Excerpted text START

# Handrails with the twist for curved stairs



## nigjoe (Aug 18, 2010)

I'm currently working with Compass (software) to start production on twisted handrails for our stair department. We have been building the handrails by hand to match the bent steel bar for over 30 years. Thus the reason for the purchase of a 5 axis Biesse Rover C. Have invested in a digitize system made up from a camera/barcode strips/software package to measure the rise/run and twist of the handrail for client's stairs we do not manufacture. After I get the data I design and cut the handrails up into cost effective material sizes, and have a dowel/dovetail system to join the pieces into 1 continious handrail. 

I've run a lot of profiles but some of these large profile tooling actually is fairly intimidating. I will be cutting most of the handrails upside down so that I can predrill for metal & wood pickets. Some will be cut right side up as well as parts to add to straight landing runs. I've had 40k in tooling made to match all of our profiles. Hardened aluminum with carbide insert cutters for all tools. I get a RPM max rating from the tool manufacturer but no feed rate, and they won't suggest a rate. I know material varies but where the heck to I start, mostly I'll be running oak and maple plus a few exotic species. Any Ideas here are a few picks of the size and typs of tools all in mm. Any tips or ideas would be welcome.
Cheers


----------

Excerpted text END

◆ Exercises to complete:
1. List the parts of the digitizing system described in the handrail post.
2. From the handrail post, return the stretch from "## nigjoe (Aug" through "1 continious handrail.".
The entries are separate material with no connection to the handrail post.

Information provided START

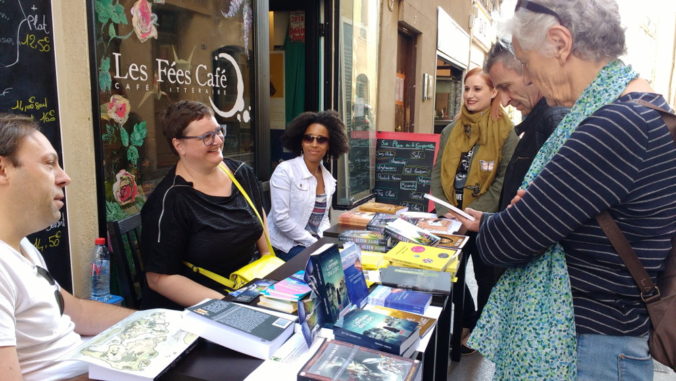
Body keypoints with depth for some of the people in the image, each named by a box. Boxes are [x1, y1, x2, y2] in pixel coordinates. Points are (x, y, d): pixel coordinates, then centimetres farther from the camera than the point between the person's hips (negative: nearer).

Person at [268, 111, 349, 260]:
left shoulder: (328, 178, 8)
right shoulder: (285, 170, -13)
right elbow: (281, 219, -18)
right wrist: (314, 243, -15)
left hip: (316, 242, 7)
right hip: (287, 246, -7)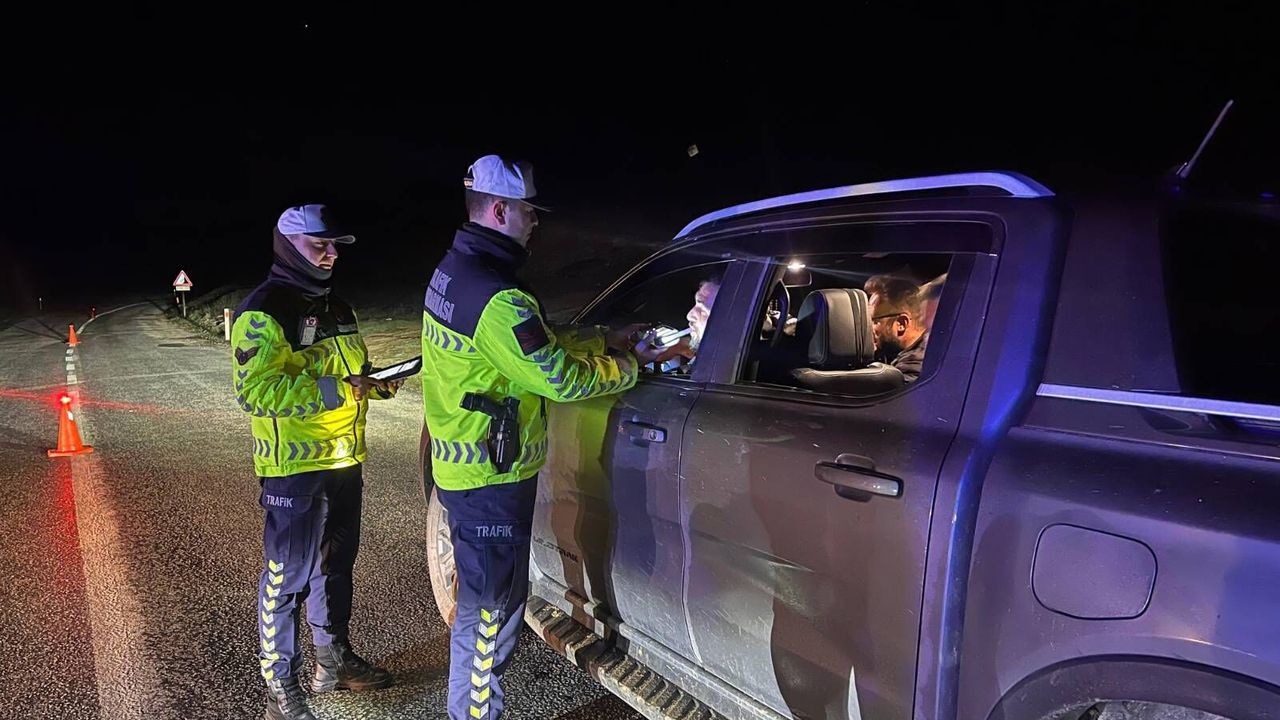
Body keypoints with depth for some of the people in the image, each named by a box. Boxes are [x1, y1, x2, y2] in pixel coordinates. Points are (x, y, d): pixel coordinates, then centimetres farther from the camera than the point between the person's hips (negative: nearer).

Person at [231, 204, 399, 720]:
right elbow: (255, 391, -23)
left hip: (344, 462, 9)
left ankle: (334, 659, 35)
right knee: (287, 576, 1)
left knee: (336, 565, 19)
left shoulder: (335, 308, 14)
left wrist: (374, 384, 3)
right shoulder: (263, 311, -14)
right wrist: (335, 390, -26)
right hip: (294, 468, -8)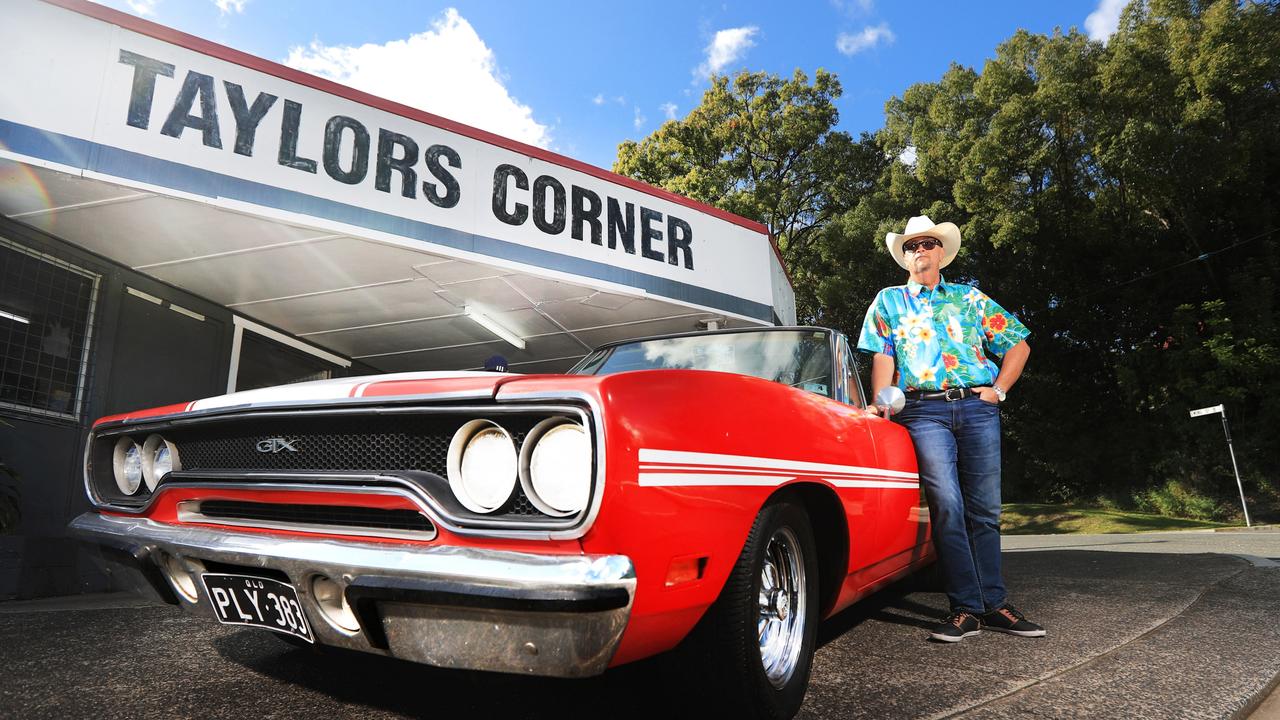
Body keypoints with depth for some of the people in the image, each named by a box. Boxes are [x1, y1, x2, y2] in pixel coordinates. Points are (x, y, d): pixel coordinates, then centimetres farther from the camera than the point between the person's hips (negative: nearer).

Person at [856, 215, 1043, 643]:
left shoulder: (970, 299, 18)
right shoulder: (888, 300, 15)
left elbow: (1018, 344, 19)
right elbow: (882, 356, 4)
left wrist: (999, 389, 6)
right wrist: (882, 401, -11)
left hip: (977, 406, 2)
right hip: (924, 410, -2)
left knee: (984, 508, 4)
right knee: (947, 506, -11)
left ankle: (994, 604, 13)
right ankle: (966, 608, -4)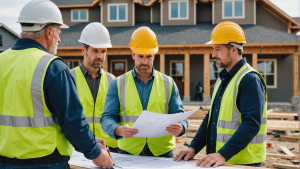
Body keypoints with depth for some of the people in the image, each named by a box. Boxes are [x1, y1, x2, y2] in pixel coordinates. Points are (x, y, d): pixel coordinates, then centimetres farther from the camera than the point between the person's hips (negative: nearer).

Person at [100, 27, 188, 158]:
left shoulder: (168, 84, 12)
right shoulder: (118, 84, 9)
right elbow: (107, 118, 3)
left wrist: (180, 128, -15)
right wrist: (119, 130, -20)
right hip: (128, 152, -2)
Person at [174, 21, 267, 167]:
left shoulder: (250, 80, -14)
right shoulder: (222, 79, 14)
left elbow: (251, 124, -23)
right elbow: (210, 118, 16)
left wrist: (223, 154, -30)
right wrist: (193, 148, 5)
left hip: (243, 163, -8)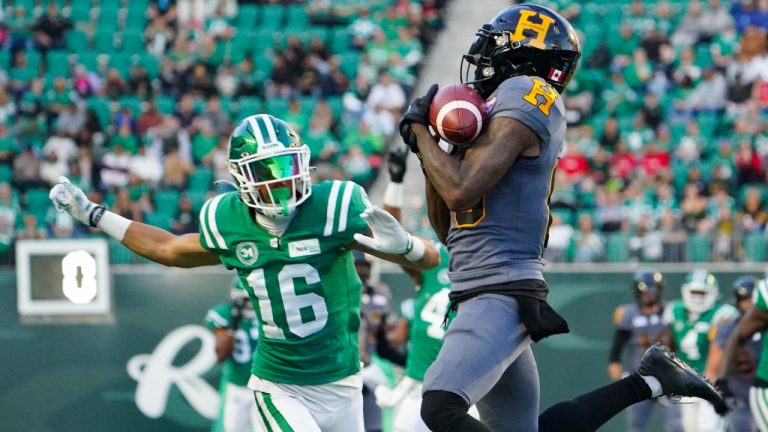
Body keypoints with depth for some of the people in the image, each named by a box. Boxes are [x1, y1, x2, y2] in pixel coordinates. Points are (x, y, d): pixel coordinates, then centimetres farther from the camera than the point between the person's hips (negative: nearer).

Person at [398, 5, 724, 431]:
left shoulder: (524, 96, -8)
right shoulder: (496, 111, 19)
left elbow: (460, 190, -19)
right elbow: (447, 227, 22)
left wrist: (419, 130, -4)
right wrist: (429, 150, 11)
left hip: (503, 296, -10)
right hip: (480, 297, 10)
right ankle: (646, 382, 21)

Information provided END

◆ Task-by-task solutions:
1. A camera, barcode strips, and a software package.

2.
## nigjoe (Aug 18, 2010)

I'm currently working with Compass (software) to start production on twisted handrails for our stair department. We have been building the handrails by hand to match the bent steel bar for over 30 years. Thus the reason for the purchase of a 5 axis Biesse Rover C. Have invested in a digitize system made up from a camera/barcode strips/software package to measure the rise/run and twist of the handrail for client's stairs we do not manufacture. After I get the data I design and cut the handrails up into cost effective material sizes, and have a dowel/dovetail system to join the pieces into 1 continious handrail.